The program instructor noted her hand-size was perfect for doing pottery work. Penny also showed an ability to feel and shape the clay in an artistic way that was “quite wonderful.”

Penny started attending the pottery class once a week, then moved up to twice.

As her gift yielded plates, bowls and vases of all kinds, the idea came up to bring in her First Nations heritage and depict some of her community’s distinctive artwork on the pottery.

Another posAbilities staff-member Sonya Anand researched with Penny some of the common symbols of her community, Bonaparte, and since then she’s been drawing these onto the work she’s created.

Penny says she’s been enjoying making her pottery with the added native theme, noting her current favourite is a small bowl with two butterflies on it.
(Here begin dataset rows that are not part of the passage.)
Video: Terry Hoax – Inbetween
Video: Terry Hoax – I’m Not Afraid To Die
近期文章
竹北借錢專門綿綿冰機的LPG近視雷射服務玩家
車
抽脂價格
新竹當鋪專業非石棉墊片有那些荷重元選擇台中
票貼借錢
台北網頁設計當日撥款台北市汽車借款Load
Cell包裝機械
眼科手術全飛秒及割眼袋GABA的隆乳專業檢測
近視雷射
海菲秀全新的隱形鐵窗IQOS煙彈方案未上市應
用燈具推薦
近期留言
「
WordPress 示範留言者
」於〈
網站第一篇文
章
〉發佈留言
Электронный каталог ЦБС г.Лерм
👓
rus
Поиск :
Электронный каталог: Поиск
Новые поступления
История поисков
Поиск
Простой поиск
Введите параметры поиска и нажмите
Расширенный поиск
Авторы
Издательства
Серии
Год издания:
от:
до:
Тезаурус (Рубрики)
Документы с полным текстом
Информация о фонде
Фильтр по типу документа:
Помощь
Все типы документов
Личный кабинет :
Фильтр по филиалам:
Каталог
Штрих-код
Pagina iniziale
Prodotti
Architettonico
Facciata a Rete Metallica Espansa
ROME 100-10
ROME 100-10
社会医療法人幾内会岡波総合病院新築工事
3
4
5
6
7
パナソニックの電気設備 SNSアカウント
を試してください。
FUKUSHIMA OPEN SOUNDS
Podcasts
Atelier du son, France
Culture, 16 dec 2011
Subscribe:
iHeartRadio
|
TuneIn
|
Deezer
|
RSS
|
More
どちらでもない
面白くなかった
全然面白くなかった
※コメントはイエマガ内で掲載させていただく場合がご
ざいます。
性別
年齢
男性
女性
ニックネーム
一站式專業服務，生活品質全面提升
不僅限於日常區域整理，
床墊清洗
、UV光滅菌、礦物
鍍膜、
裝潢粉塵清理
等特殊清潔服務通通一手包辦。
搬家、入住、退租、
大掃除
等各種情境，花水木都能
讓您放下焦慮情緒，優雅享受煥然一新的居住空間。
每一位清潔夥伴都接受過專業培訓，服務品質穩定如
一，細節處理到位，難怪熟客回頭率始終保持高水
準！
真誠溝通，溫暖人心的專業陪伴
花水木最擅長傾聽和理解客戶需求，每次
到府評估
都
Not only has Penny discovered a new talent, but she’s connected to her past and is now sharing that with others.

Perhaps most exciting for her is how her new skill is also rewarding her monetarily.

Through connections Community Living Society pottery program facilitator, Dee Blackmore, has been able to make, Penny is showing her work in a number of galleries across Vancouver.

Her art will also be featured at the upcoming posAbilities inclusion art show — another significant opportunity for Penny to make sales and talk about her work.

“I like when people buy my pottery and I feel proud to show my pottery to the community; it makes me happy,” Penny tells posAbilities Today.

Simone adds she sees these new opportunities for Penny certainly helping to foster community inclusion.

“She’s out there side by side with other artists, making money just like the others,” says Simone, adding she wouldn’t be surprised if Penny’s good work and honest enthusiasm for it is yielding her better returns than a lot of other artists in the same field.

The posAbilities inclusion art show takes place Oct. 25, and features hundreds of artists and creations for sale. A wide variety of media is included in the show: paintings, glassworks, pottery, photography, illustrations, jewelery and textiles.